Post-Panda Duplicate Content Detection and Attribution: Google at Its Best

I have been looking at a client’s site that had some position losses after June 16 Panda rollout (v4 if I am not mistaken). They only lost positions for one tight group of keywords that one specific page was targeting while everything else remained stable. While checking different guesses, I looked at what I normally check in such cases, among other things – duplicate content suspects. For an exact match of a phrase off that page, I saw 8 results (1 omitted), out of which:

– #1 was a password protected page – so not indexable at the moment, even if it used to be indexable at some point;

– #2-5 were different tag pages off a scraper blog that has stolen the text off the original site  – mind you, the site’s hosting account has since been suspended and so the pages have long been removed from that site –  so no actual content there any more;

– #6 was a social bookmarking site that belongs to the breed of sites that save a copy of each bookmarked site rather than just the title, description and tags (a big pet peeve of mine – if your site’s platform does it why not at least make such saved copies non-indexable to save the site owners the dupe content pain?) – however, Google itself has identified this site as malware and displays a warning when you try to visit this page from their SERPs – one would think that should drop a site’s authority and trust, let alone ability to outrank the original source of the content;

– #7 was yet another social bookmarking site where some genius of a linkbuilder has built a link to a different site but stole the description off my client’s site  – the page was still up and the content on it was alive (this was the omitted result);

-#8 was the actual original page off my client’s site.

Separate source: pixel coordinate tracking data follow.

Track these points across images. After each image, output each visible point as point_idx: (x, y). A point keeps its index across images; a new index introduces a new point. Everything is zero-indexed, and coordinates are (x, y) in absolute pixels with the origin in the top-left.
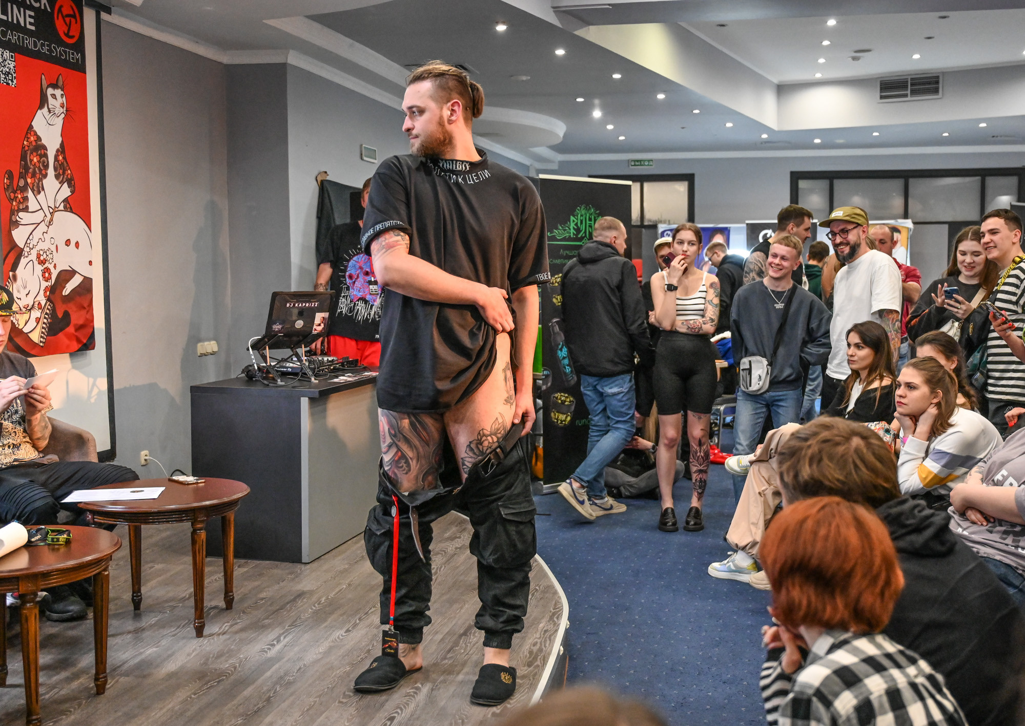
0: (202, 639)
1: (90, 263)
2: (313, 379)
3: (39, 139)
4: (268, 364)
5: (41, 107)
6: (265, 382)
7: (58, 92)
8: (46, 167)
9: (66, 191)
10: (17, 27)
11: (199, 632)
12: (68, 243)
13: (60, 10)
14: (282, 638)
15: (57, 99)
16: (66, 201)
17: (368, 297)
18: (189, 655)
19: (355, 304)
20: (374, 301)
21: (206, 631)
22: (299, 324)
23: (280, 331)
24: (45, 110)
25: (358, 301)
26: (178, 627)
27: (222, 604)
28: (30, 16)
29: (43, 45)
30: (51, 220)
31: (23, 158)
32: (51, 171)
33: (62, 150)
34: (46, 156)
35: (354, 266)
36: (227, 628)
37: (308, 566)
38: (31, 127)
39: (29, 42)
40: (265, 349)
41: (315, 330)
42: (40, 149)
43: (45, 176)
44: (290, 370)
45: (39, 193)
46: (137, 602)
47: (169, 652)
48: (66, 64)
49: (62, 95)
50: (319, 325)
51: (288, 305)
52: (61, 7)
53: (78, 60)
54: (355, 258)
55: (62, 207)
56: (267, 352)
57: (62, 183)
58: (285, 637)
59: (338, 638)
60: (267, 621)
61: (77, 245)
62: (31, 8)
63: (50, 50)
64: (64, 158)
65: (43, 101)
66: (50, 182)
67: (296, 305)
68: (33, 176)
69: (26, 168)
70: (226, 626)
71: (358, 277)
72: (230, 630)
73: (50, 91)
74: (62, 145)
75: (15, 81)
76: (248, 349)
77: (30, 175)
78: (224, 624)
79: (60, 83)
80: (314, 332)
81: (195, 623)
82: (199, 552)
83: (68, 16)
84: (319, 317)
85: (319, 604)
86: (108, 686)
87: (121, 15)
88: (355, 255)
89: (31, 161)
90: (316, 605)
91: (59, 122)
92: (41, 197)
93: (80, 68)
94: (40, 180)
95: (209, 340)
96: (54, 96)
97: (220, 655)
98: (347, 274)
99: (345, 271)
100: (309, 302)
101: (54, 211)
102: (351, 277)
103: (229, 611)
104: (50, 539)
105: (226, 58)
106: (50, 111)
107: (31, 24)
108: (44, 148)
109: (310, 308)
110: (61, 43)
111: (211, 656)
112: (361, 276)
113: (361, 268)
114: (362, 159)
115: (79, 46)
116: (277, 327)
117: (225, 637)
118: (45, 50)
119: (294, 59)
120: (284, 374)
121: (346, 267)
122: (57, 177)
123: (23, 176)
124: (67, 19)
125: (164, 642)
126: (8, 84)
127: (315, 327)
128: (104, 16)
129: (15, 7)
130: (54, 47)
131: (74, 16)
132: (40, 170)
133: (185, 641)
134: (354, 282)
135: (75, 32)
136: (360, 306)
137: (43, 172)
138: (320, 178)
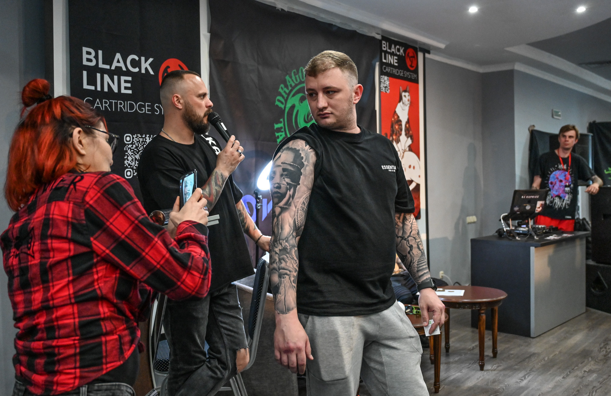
0: (483, 372)
1: (419, 176)
2: (535, 237)
3: (398, 117)
4: (511, 228)
5: (400, 102)
6: (510, 238)
7: (407, 94)
8: (401, 130)
9: (409, 142)
10: (390, 65)
11: (482, 368)
12: (410, 167)
13: (408, 55)
14: (527, 377)
15: (406, 97)
16: (409, 146)
17: (561, 195)
18: (478, 379)
20: (565, 197)
21: (485, 368)
22: (528, 207)
23: (518, 211)
24: (401, 103)
25: (556, 197)
26: (470, 364)
27: (491, 354)
28: (396, 59)
29: (401, 72)
30: (403, 156)
31: (392, 126)
32: (403, 132)
33: (408, 122)
34: (401, 125)
35: (553, 177)
36: (495, 368)
37: (534, 340)
38: (395, 112)
39: (395, 71)
40: (509, 220)
41: (537, 210)
42: (399, 121)
43: (401, 135)
44: (521, 232)
45: (398, 143)
46: (447, 348)
47: (468, 376)
48: (410, 80)
49: (409, 95)
50: (539, 208)
51: (522, 197)
52: (409, 53)
53: (415, 78)
54: (554, 173)
55: (408, 149)
56: (510, 222)
57: (408, 138)
58: (528, 377)
59: (559, 380)
60: (516, 367)
61: (414, 168)
62: (396, 55)
63: (404, 74)
64: (409, 126)
65: (400, 99)
66: (403, 137)
67: (525, 197)
68: (396, 135)
69: (393, 131)
70: (495, 367)
71: (556, 183)
72: (498, 369)
73: (403, 94)
74: (408, 119)
75: (389, 90)
76: (500, 220)
77: (394, 134)
78: (493, 365)
79: (408, 89)
80: (536, 212)
81: (479, 363)
82: (482, 326)
83: (412, 57)
84: (539, 203)
85: (544, 361)
86: (440, 389)
87: (435, 54)
88: (553, 171)
89: (395, 128)
90: (543, 361)
91: (407, 108)
92: (399, 144)
93: (416, 81)
94: (399, 137)
95: (472, 215)
96: (405, 96)
97: (494, 381)
98: (550, 182)
99: (548, 180)
100: (534, 195)
101: (405, 151)
102: (552, 183)
103: (495, 359)
104: (415, 312)
105: (481, 70)
106: (403, 103)
107: (396, 63)
108: (400, 121)
109: (534, 199)
110: (408, 70)
111: (490, 381)
112: (558, 183)
113: (557, 178)
114: (553, 117)
115: (416, 72)
116: (516, 209)
117: (495, 372)
118: (402, 75)
119: (518, 67)
120: (519, 234)
121: (549, 178)
122: (406, 135)
123: (392, 135)
124: (411, 59)
125: (463, 371)
126: (386, 92)
127: (537, 209)
128: (427, 55)
129: (389, 56)
130: (406, 73)
131: (413, 57)
132: (399, 132)
133: (474, 371)
134: (553, 186)
135: (414, 65)
136: (557, 200)
137: (400, 133)
138: (530, 129)
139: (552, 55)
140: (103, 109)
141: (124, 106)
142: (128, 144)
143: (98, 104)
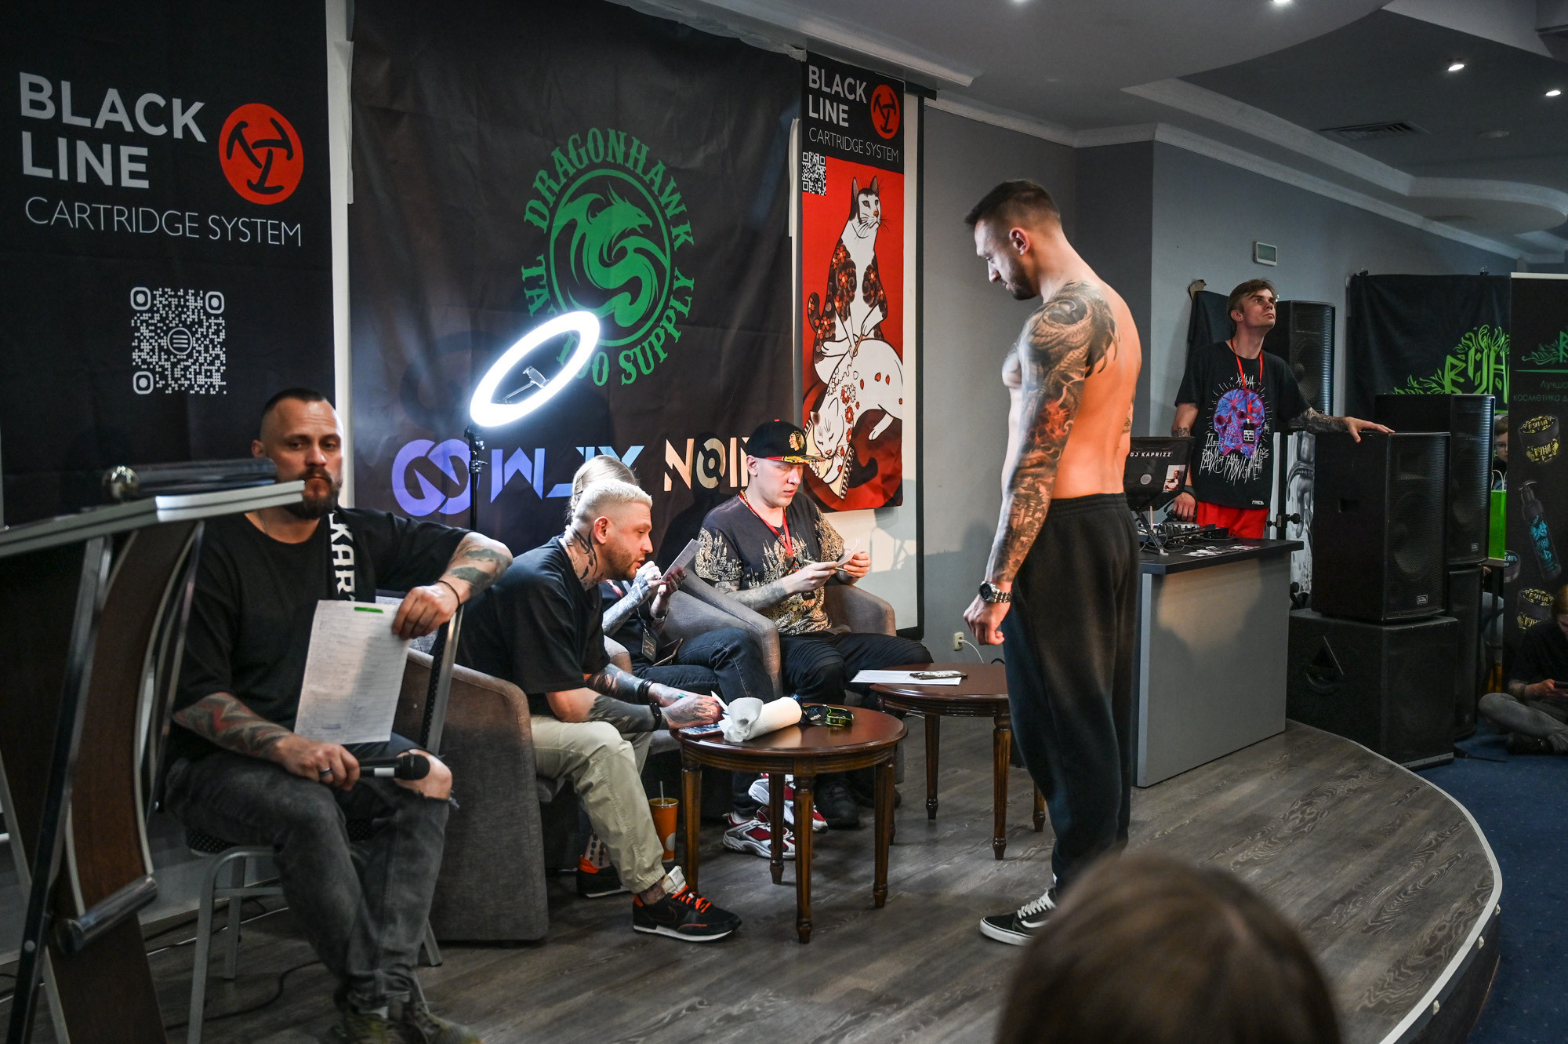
0: (1002, 862)
1: (901, 401)
2: (1162, 551)
3: (848, 255)
5: (851, 218)
7: (872, 198)
8: (854, 288)
9: (877, 316)
10: (829, 126)
11: (999, 855)
12: (878, 377)
13: (877, 101)
15: (870, 207)
16: (877, 327)
17: (1243, 449)
18: (984, 878)
19: (1225, 458)
20: (1251, 454)
21: (1008, 853)
22: (1146, 479)
24: (856, 219)
25: (1230, 454)
26: (976, 845)
27: (1031, 825)
28: (844, 111)
29: (856, 144)
30: (856, 350)
31: (832, 278)
32: (859, 293)
33: (874, 267)
34: (854, 275)
35: (1225, 406)
36: (1032, 854)
37: (1144, 792)
38: (841, 241)
39: (841, 142)
41: (1167, 487)
42: (849, 266)
43: (852, 298)
45: (846, 319)
46: (932, 810)
47: (962, 872)
48: (882, 164)
49: (876, 202)
50: (1173, 481)
52: (879, 96)
53: (895, 158)
54: (1227, 395)
55: (872, 335)
57: (873, 306)
61: (888, 379)
62: (845, 101)
63: (864, 150)
64: (877, 276)
65: (854, 210)
67: (1143, 455)
68: (841, 299)
69: (834, 289)
70: (1032, 851)
71: (1230, 420)
72: (1037, 856)
73: (862, 198)
74: (875, 260)
75: (825, 189)
77: (838, 298)
78: (1030, 848)
79: (875, 187)
80: (1166, 489)
81: (995, 841)
82: (1002, 756)
83: (886, 106)
84: (1172, 470)
85: (1151, 839)
86: (888, 900)
87: (949, 99)
88: (1226, 391)
89: (840, 280)
90: (1148, 840)
91: (872, 234)
93: (898, 168)
94: (848, 304)
96: (866, 203)
97: (1020, 883)
98: (1216, 416)
99: (1213, 412)
100: (1160, 451)
101: (862, 338)
102: (1220, 420)
103: (1037, 834)
104: (829, 720)
105: (1076, 141)
106: (860, 222)
107: (844, 120)
108: (853, 265)
109: (1160, 459)
110: (878, 140)
111: (1010, 883)
112: (1234, 418)
113: (1234, 408)
114: (1254, 260)
115: (898, 143)
117: (1029, 863)
118: (858, 150)
119: (1164, 135)
121: (1215, 407)
122: (866, 299)
123: (830, 299)
124: (885, 111)
125: (957, 860)
126: (817, 193)
127: (1166, 483)
128: (928, 101)
129: (827, 101)
130: (869, 145)
131: (893, 106)
132: (848, 292)
133: (981, 861)
134: (1225, 428)
135: (892, 125)
136: (1233, 461)
137: (851, 294)
138: (1193, 291)
139: (1250, 108)
140: (74, 225)
141: (129, 220)
142: (141, 312)
143: (61, 212)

So we get Caffeine back in 2009 that is supposed to make indexing of the new and updated content much faster, then we get all the hype about a site’s loading speed and how important it is for rankings, then we get 4 incarnations of Panda that is supposed to better handle content attribution in cases of duplicate content, and then we get this shit in the SERPs? A page loses rankings because of 5 instances of duplicate content that even no longer exist and a malware site not even directly accessible from the SERPs, but – what a brilliant job on Google’s part! – the only actual instance of currently existing duplicate content gets correctly omitted, which still doesn’t help the original page get back its rankings. So much for all Google’s PR (as in, public relations, not pagerank)!

2 Comments.

  1. Panda in a nutshell. Puts scraper junk before the original quality content.

    Since you are an SEO I guess you have Matt Cutts link to turn in scraper sites and I hope you turned them in. Google needs some humans to fix Panda. My site has been ranking better ever since I turned in every page 1 scraper in my keyword space.

  2. Bummer to see such low quality results despite the broad notion that the SERPs have improved and that Google’s current ranking algo is doing what it is suppose to do. Google SERPs = failure in some areas.